:: Supplied information ::
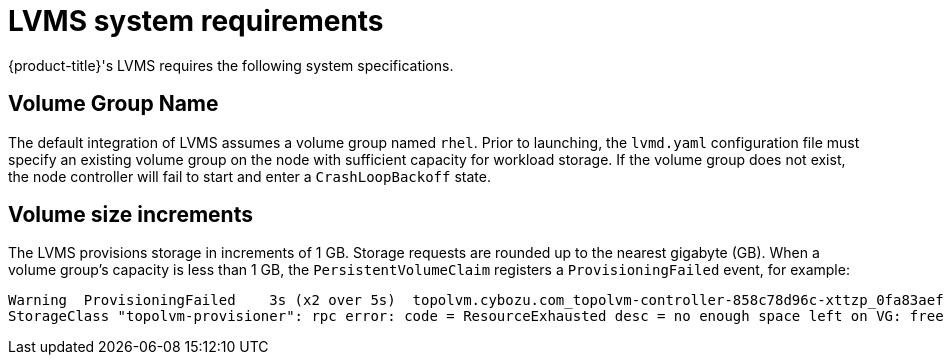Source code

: // Module included in the following assemblies:
//
// * microshift_networking/microshift-storage-plugin-overview.adoc

:_content-type: CONCEPT
[id="lvms-system-requirements"]
= LVMS system requirements

{product-title}'s LVMS requires the following system specifications.

[id="lvms-volume-group-name"]
== Volume Group Name

The default integration of LVMS assumes a volume group named `rhel`. Prior to launching, the `lvmd.yaml` configuration file must specify an existing volume group on the node with sufficient capacity for workload storage. If the volume group does not exist, the node controller will fail to start and enter a `CrashLoopBackoff` state.

[id="lvms-volume-size-increments"]
== Volume size increments

The LVMS provisions storage in increments of 1 GB. Storage requests are rounded up to the nearest gigabyte (GB). When a volume group's capacity is less than 1 GB, the `PersistentVolumeClaim` registers a `ProvisioningFailed` event, for example:

[source,terminal]
----
Warning  ProvisioningFailed    3s (x2 over 5s)  topolvm.cybozu.com_topolvm-controller-858c78d96c-xttzp_0fa83aef-2070-4ae2-bcb9-163f818dcd9f failed to provision volume with
StorageClass "topolvm-provisioner": rpc error: code = ResourceExhausted desc = no enough space left on VG: free=(BYTES_INT), requested=(BYTES_INT)
----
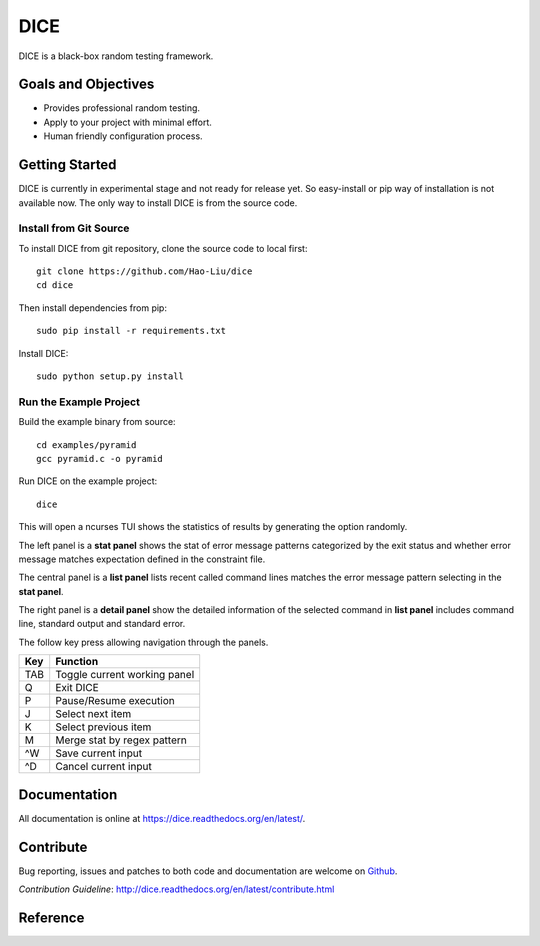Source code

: ====
DICE
====

.. image:: https://travis-ci.org/Hao-Liu/dice.svg?branch=master
    :target: https://travis-ci.org/Hao-Liu/dice
.. image:: https://coveralls.io/repos/Hao-Liu/dice/badge.svg?branch=master&service=github
    :target: https://coveralls.io/github/Hao-Liu/dice?branch=master
.. image:: https://readthedocs.org/projects/dice/badge/?version=latest
    :target: https://readthedocs.org/projects/dice/?badge=latest
    :alt: Documentation Status

DICE is a black-box random testing framework.

Goals and Objectives
====================

- Provides professional random testing.
- Apply to your project with minimal effort.
- Human friendly configuration process.

Getting Started
======================

DICE is currently in experimental stage and not ready for release yet. So
easy-install or pip way of installation is not available now. The only way to install DICE is from the source code.

Install from Git Source
-----------------------

To install DICE from git repository, clone the source code to local first::

    git clone https://github.com/Hao-Liu/dice
    cd dice

Then install dependencies from pip::

    sudo pip install -r requirements.txt

Install DICE::

    sudo python setup.py install


Run the Example Project
-----------------------

Build the example binary from source::

    cd examples/pyramid
    gcc pyramid.c -o pyramid

Run DICE on the example project::

    dice

This will open a ncurses TUI shows the statistics of results by generating the
option randomly.

.. image:: dice-screenshot.png

The left panel is a **stat panel** shows the stat of error message patterns
categorized by the exit status and whether error message matches expectation
defined in the constraint file.

The central panel is a **list panel** lists recent called command lines matches
the error message pattern selecting in the **stat panel**.

The right panel is a **detail panel** show the detailed information of the
selected command in **list panel** includes command line, standard output and
standard error.

The follow key press allowing navigation through the panels.

+-----+------------------------------+
| Key | Function                     |
+=====+==============================+
| TAB | Toggle current working panel |
+-----+------------------------------+
| Q   | Exit DICE                    |
+-----+------------------------------+
| P   | Pause/Resume execution       |
+-----+------------------------------+
| J   | Select next item             |
+-----+------------------------------+
| K   | Select previous item         |
+-----+------------------------------+
| M   | Merge stat by regex pattern  |
+-----+------------------------------+
| ^W  | Save current input           |
+-----+------------------------------+
| ^D  | Cancel current input         |
+-----+------------------------------+

Documentation
=============

All documentation is online at https://dice.readthedocs.org/en/latest/.

Contribute
==========

Bug reporting, issues and patches to both code and documentation are welcome on
Github_.

`Contribution Guideline`: http://dice.readthedocs.org/en/latest/contribute.html

Reference
=========

.. _Github: https://github.com/Hao-Liu/dice
.. _`Getting Started`: http://dice.readthedocs.org/en/latest/get_start.html
.. _Documentation: https://dice.readthedocs.org/en/latest/
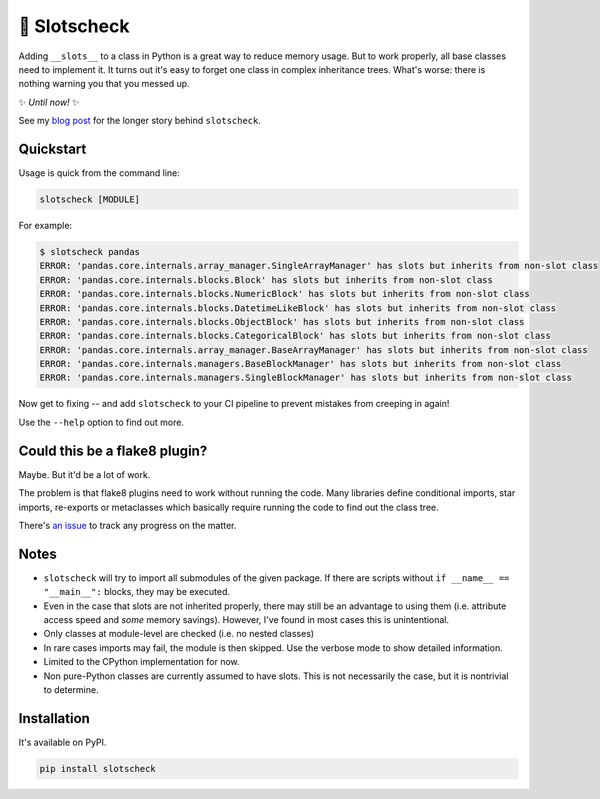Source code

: 🎰 Slotscheck
=============

.. image:: https://img.shields.io/pypi/v/slotscheck.svg?color=blue
   :target: https://pypi.python.org/pypi/slotscheck

.. image:: https://img.shields.io/pypi/l/slotscheck.svg
   :target: https://pypi.python.org/pypi/slotscheck

.. image:: https://img.shields.io/pypi/pyversions/slotscheck.svg
   :target: https://pypi.python.org/pypi/slotscheck

.. image:: https://img.shields.io/readthedocs/slotscheck.svg
   :target: http://slotscheck.readthedocs.io/

.. image:: https://img.shields.io/badge/code%20style-black-000000.svg
   :target: https://github.com/psf/black

Adding ``__slots__`` to a class in Python is a great way to reduce memory usage.
But to work properly, all base classes need to implement it.
It turns out it's easy to forget one class in complex inheritance trees.
What's worse: there is nothing warning you that you messed up.

✨ *Until now!* ✨

See my `blog post <https://dev.arie.bovenberg.net/blog/finding-broken-slots-in-popular-python-libraries/>`_
for the longer story behind ``slotscheck``.

Quickstart
----------

Usage is quick from the command line:

.. code-block:: bash

   slotscheck [MODULE]


For example:

.. code-block:: bash

   $ slotscheck pandas
   ERROR: 'pandas.core.internals.array_manager.SingleArrayManager' has slots but inherits from non-slot class
   ERROR: 'pandas.core.internals.blocks.Block' has slots but inherits from non-slot class
   ERROR: 'pandas.core.internals.blocks.NumericBlock' has slots but inherits from non-slot class
   ERROR: 'pandas.core.internals.blocks.DatetimeLikeBlock' has slots but inherits from non-slot class
   ERROR: 'pandas.core.internals.blocks.ObjectBlock' has slots but inherits from non-slot class
   ERROR: 'pandas.core.internals.blocks.CategoricalBlock' has slots but inherits from non-slot class
   ERROR: 'pandas.core.internals.array_manager.BaseArrayManager' has slots but inherits from non-slot class
   ERROR: 'pandas.core.internals.managers.BaseBlockManager' has slots but inherits from non-slot class
   ERROR: 'pandas.core.internals.managers.SingleBlockManager' has slots but inherits from non-slot class

Now get to fixing --
and add ``slotscheck`` to your CI pipeline to prevent mistakes from creeping in again!

Use the ``--help`` option to find out more.


Could this be a flake8 plugin?
------------------------------

Maybe. But it'd be a lot of work.

The problem is that flake8 plugins need to work without running the code.
Many libraries define conditional imports, star imports, re-exports or metaclasses
which basically require running the code to find out the class tree.

There's `an issue <https://github.com/ariebovenberg/slotscheck/issues/6>`_
to track any progress on the matter.

Notes
-----

- ``slotscheck`` will try to import all submodules of the given package.
  If there are scripts without ``if __name__ == "__main__":`` blocks,
  they may be executed.
- Even in the case that slots are not inherited properly,
  there may still be an advantage to using them
  (i.e. attribute access speed and *some* memory savings).
  However, I've found in most cases this is unintentional.
- Only classes at module-level are checked (i.e. no nested classes)
- In rare cases imports may fail, the module is then skipped.
  Use the verbose mode to show detailed information.
- Limited to the CPython implementation for now.
- Non pure-Python classes are currently assumed to have slots.
  This is not necessarily the case, but it is nontrivial to determine.

Installation
------------

It's available on PyPI.

.. code-block:: bash

  pip install slotscheck
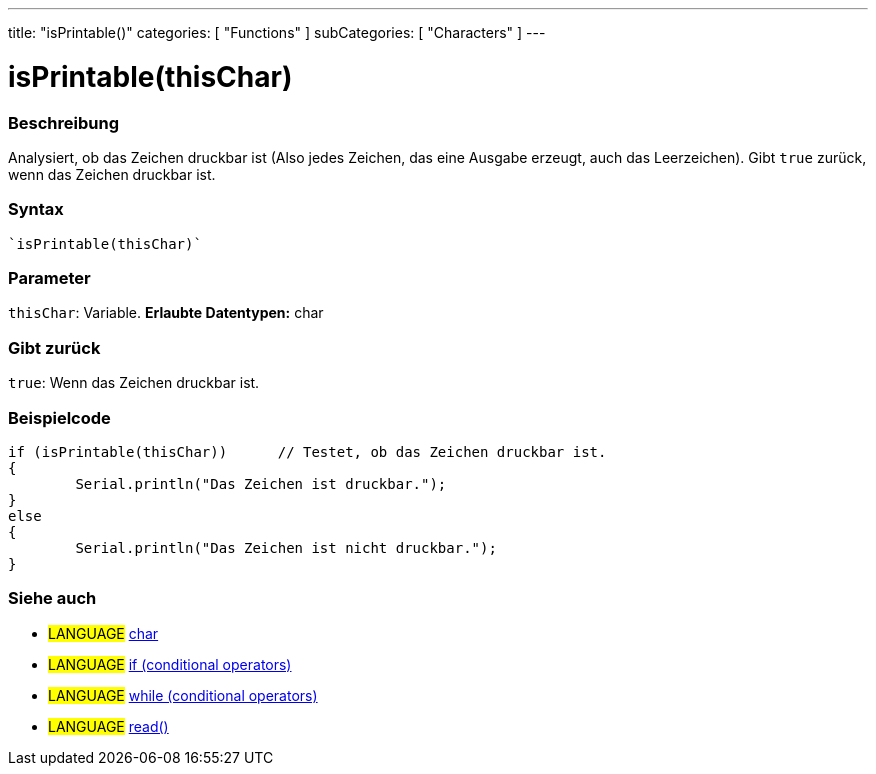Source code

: ---
title: "isPrintable()"
categories: [ "Functions" ]
subCategories: [ "Characters" ]
---





= isPrintable(thisChar)


// OVERVIEW SECTION STARTS
[#overview]
--

[float]
=== Beschreibung
Analysiert, ob das Zeichen druckbar ist (Also jedes Zeichen, das eine Ausgabe erzeugt, auch das Leerzeichen). Gibt ``true`` zurück, wenn das Zeichen druckbar ist.
[%hardbreaks]


[float]
=== Syntax
[source,arduino]
----
`isPrintable(thisChar)`
----

[float]
=== Parameter
`thisChar`: Variable. *Erlaubte Datentypen:* char

[float]
=== Gibt zurück
`true`: Wenn das Zeichen druckbar ist.

--
// OVERVIEW SECTION ENDS



// HOW TO USE SECTION STARTS
[#howtouse]
--

[float]
=== Beispielcode

[source,arduino]
----
if (isPrintable(thisChar))      // Testet, ob das Zeichen druckbar ist.
{
	Serial.println("Das Zeichen ist druckbar.");
}
else
{
	Serial.println("Das Zeichen ist nicht druckbar.");
}

----

--
// HOW TO USE SECTION ENDS


// SEE ALSO SECTION
[#see_also]
--

[float]
=== Siehe auch

[role="language"]
* #LANGUAGE#  link:../../../variables/data-types/char[char]
* #LANGUAGE#  link:../../../structure/control-structure/if[if (conditional operators)]
* #LANGUAGE#  link:../../../structure/control-structure/while[while (conditional operators)]
* #LANGUAGE# link:../../communication/serial/read[read()]

--
// SEE ALSO SECTION ENDS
:::
> **Your task**
If the string "ENDS" appears in a line of the data above, that line counts. State how many such lines there are and nothing more.

> **Completed exercise**
3